Requirement A:
In one to three sentences, explain why the MQ5 release described below covers only certain institutional groups.
(Provided text)
This release contains information about the investment choices of insurance companies, self-administered pension funds, investment trusts, unit trusts and property unit trusts. It includes quarterly net investment data arising from financial transactions (investments) made by these institutional groups. Also included are quarterly balance sheet data for short-term assets and liabilities, along with quarterly income and expenditure data for insurance companies and self-administered pension funds. All data are reported at current prices (effects of price changes included).

A question often asked of the MQ5 release is “why does it only cover certain institutional groups?” The answer is that these institutions control a substantial level of assets (over £3 trillion) and engage in considerable volumes of investment activity to fund their operations. An understanding of their investments and assets is important in order to monitor the stability of the financial sector and is used in the compilation of the UK National Accounts.

We make every effort to provide informative commentary on the data in this release. As part of the quality assurance process, individual businesses are contacted in an attempt to capture reasons for extreme period-on-period data movements. It can prove difficult to elicit detailed reasons from some businesses to help inform the commentary. Frequently, reasons given for data movements refer to a “change in investment strategy” or a “fund manager’s decision”. Consequently, it is not possible for all data movements to be fully explained.
(End Provided text)
(Material to process)
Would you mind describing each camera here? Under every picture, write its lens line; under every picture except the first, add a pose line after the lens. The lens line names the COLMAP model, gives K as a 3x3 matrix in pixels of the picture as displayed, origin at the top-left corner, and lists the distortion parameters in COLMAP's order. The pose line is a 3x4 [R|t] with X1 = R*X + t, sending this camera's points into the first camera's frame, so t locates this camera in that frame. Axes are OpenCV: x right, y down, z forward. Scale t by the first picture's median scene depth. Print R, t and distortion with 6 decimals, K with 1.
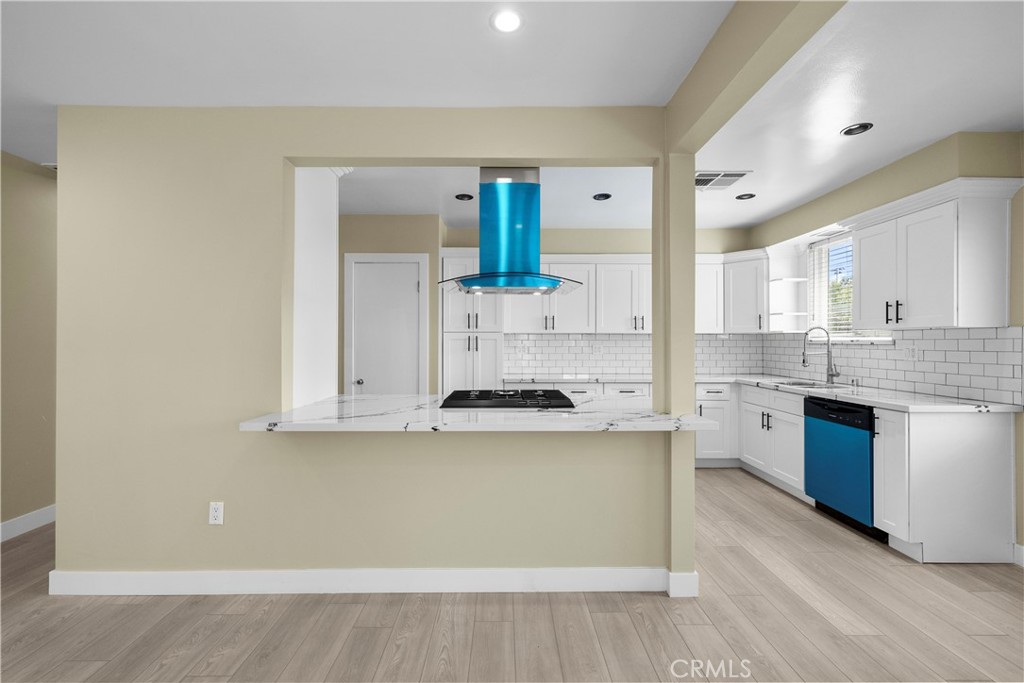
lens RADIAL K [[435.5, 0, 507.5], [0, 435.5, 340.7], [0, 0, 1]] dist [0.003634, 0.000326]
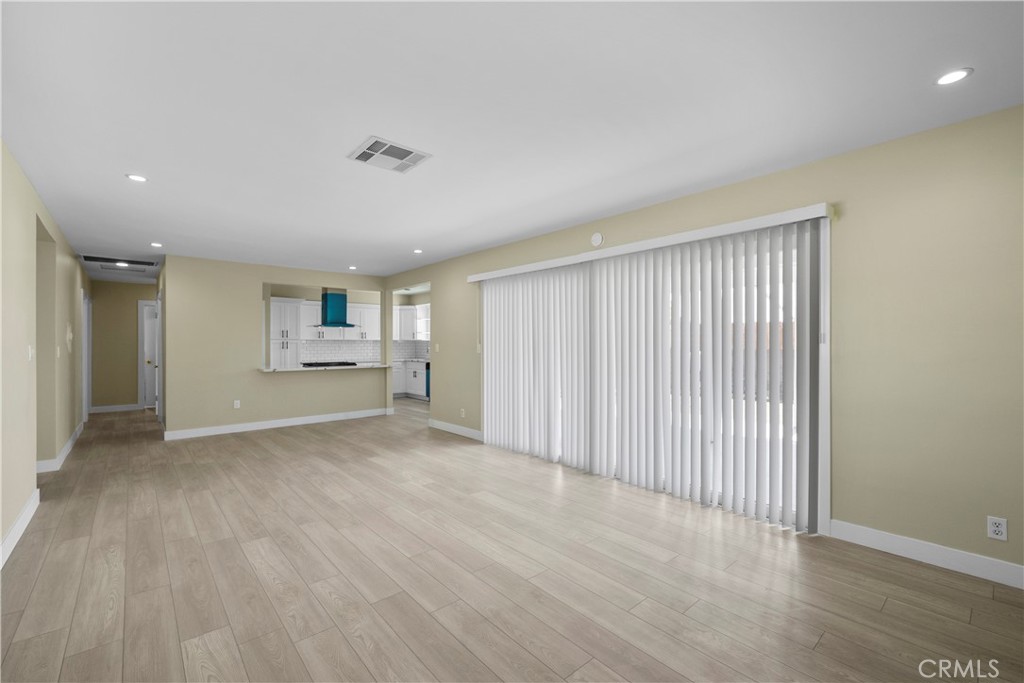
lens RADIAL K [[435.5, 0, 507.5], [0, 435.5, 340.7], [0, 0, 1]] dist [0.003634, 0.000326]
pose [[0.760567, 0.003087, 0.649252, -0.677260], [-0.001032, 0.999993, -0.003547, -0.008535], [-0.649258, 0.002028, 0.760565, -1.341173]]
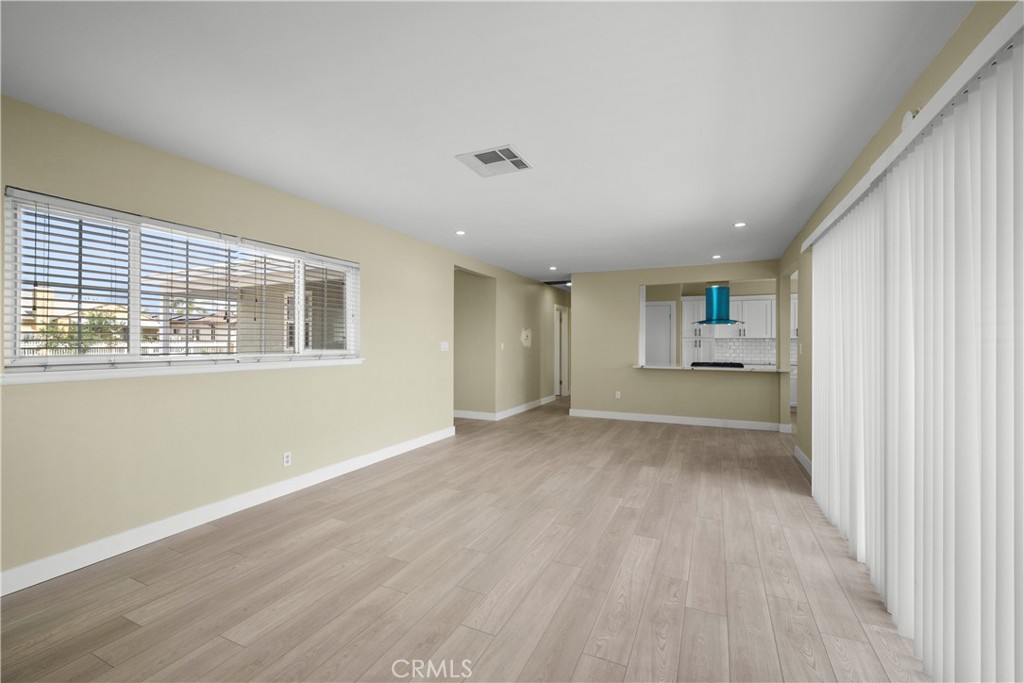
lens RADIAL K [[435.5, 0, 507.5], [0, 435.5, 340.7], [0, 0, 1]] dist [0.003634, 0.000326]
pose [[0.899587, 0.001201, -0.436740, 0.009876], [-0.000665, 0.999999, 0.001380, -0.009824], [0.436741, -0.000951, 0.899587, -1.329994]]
(End Material to process)
Requirement B:
Copy the records above word for word, leaving the pictures out of your answer.

Written response A:
These institutions control a substantial level of assets (over £3 trillion) and engage in considerable volumes of investment activity to fund their operations. Understanding their investments and assets is important for monitoring the stability of the financial sector, and it is used in compiling the UK National Accounts.

Written response B:
Would you mind describing each camera here? Under every picture, write its lens line; under every picture except the first, add a pose line after the lens. The lens line names the COLMAP model, gives K as a 3x3 matrix in pixels of the picture as displayed, origin at the top-left corner, and lists the distortion parameters in COLMAP's order. The pose line is a 3x4 [R|t] with X1 = R*X + t, sending this camera's points into the first camera's frame, so t locates this camera in that frame. Axes are OpenCV: x right, y down, z forward. Scale t by the first picture's median scene depth. Print R, t and distortion with 6 decimals, K with 1.
lens RADIAL K [[435.5, 0, 507.5], [0, 435.5, 340.7], [0, 0, 1]] dist [0.003634, 0.000326]
lens RADIAL K [[435.5, 0, 507.5], [0, 435.5, 340.7], [0, 0, 1]] dist [0.003634, 0.000326]
pose [[0.760567, 0.003087, 0.649252, -0.677260], [-0.001032, 0.999993, -0.003547, -0.008535], [-0.649258, 0.002028, 0.760565, -1.341173]]
lens RADIAL K [[435.5, 0, 507.5], [0, 435.5, 340.7], [0, 0, 1]] dist [0.003634, 0.000326]
pose [[0.899587, 0.001201, -0.436740, 0.009876], [-0.000665, 0.999999, 0.001380, -0.009824], [0.436741, -0.000951, 0.899587, -1.329994]]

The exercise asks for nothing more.